Justiça determinou a conversão da prisão para preventiva, e computadores foram apreendidos.

Fonte: Com informações do G1 SP
Marcos Furlan foi autuado em flagrante pelo crime de estupro de vulnerável (Foto: Divulgação)

O ator Marco Furlan, de 48 anos, foi preso em flagrante sob a acusação de estupro de vulnerável contra uma criança de 5 anos, que possui diagnóstico de autismo. A prisão ocorreu durante uma celebração de aniversário na cidade de Pindamonhangaba, no interior do estado de São Paulo.

Em declarações prestadas à Polícia Civil e registradas no boletim de ocorrência, Furlan sustentou a versão de que sofreu um mal-estar repentino e, ao entrar em um dos cômodos da residência, teria confundido o menino com sua namorada.

De acordo com os relatos colhidos pelos investigadores, o crime foi percebido no momento em que familiares escutaram o choro vindo de um dos quartos. A mãe da criança, acompanhada por convidados do evento, dirigiu-se ao local e flagrou o ator despido junto à vítima.

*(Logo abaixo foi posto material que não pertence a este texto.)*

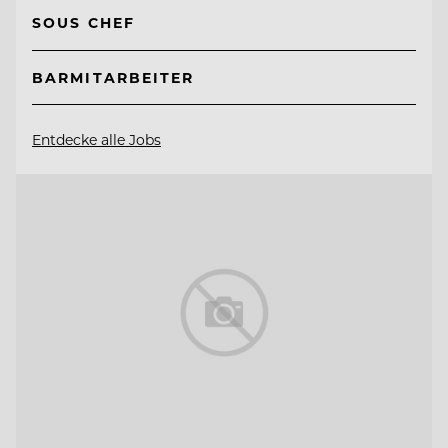
SOUS CHEF
BARMITARBEITER
Entdecke alle Jobs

A reação dos presentes impediu que o ator deixasse o imóvel até a chegada de uma equipe da Polícia Militar, responsável por conduzi-lo à delegacia. Testemunhas descreveram que o acusado apresentava sinais de forte abalo emocional no momento em que foi detido.

Prisão preventiva e investigação eletrônica

Em nota oficial, a Secretaria da Segurança Pública de São Paulo (SSP-SP) confirmou a autuação do artista por estupro de vulnerável. Após passar por audiência de custódia, a prisão em flagrante foi convertida em preventiva por ordem judicial.

Por envolver menor de idade, as investigações correm sob estrito segredo de Justiça. Como medida complementar do inquérito, a Polícia Civil obteve autorização judicial para apreender e periciar equipamentos eletrônicos — incluindo celulares e computadores — pertencentes ao ator.

Conhecido por suas atuações na televisão, no teatro e no mercado publicitário, Marco Furlan permanece à disposição do Poder Judiciário. Até o momento, a defesa do investigado não publicou manifestações ou posicionamento oficial.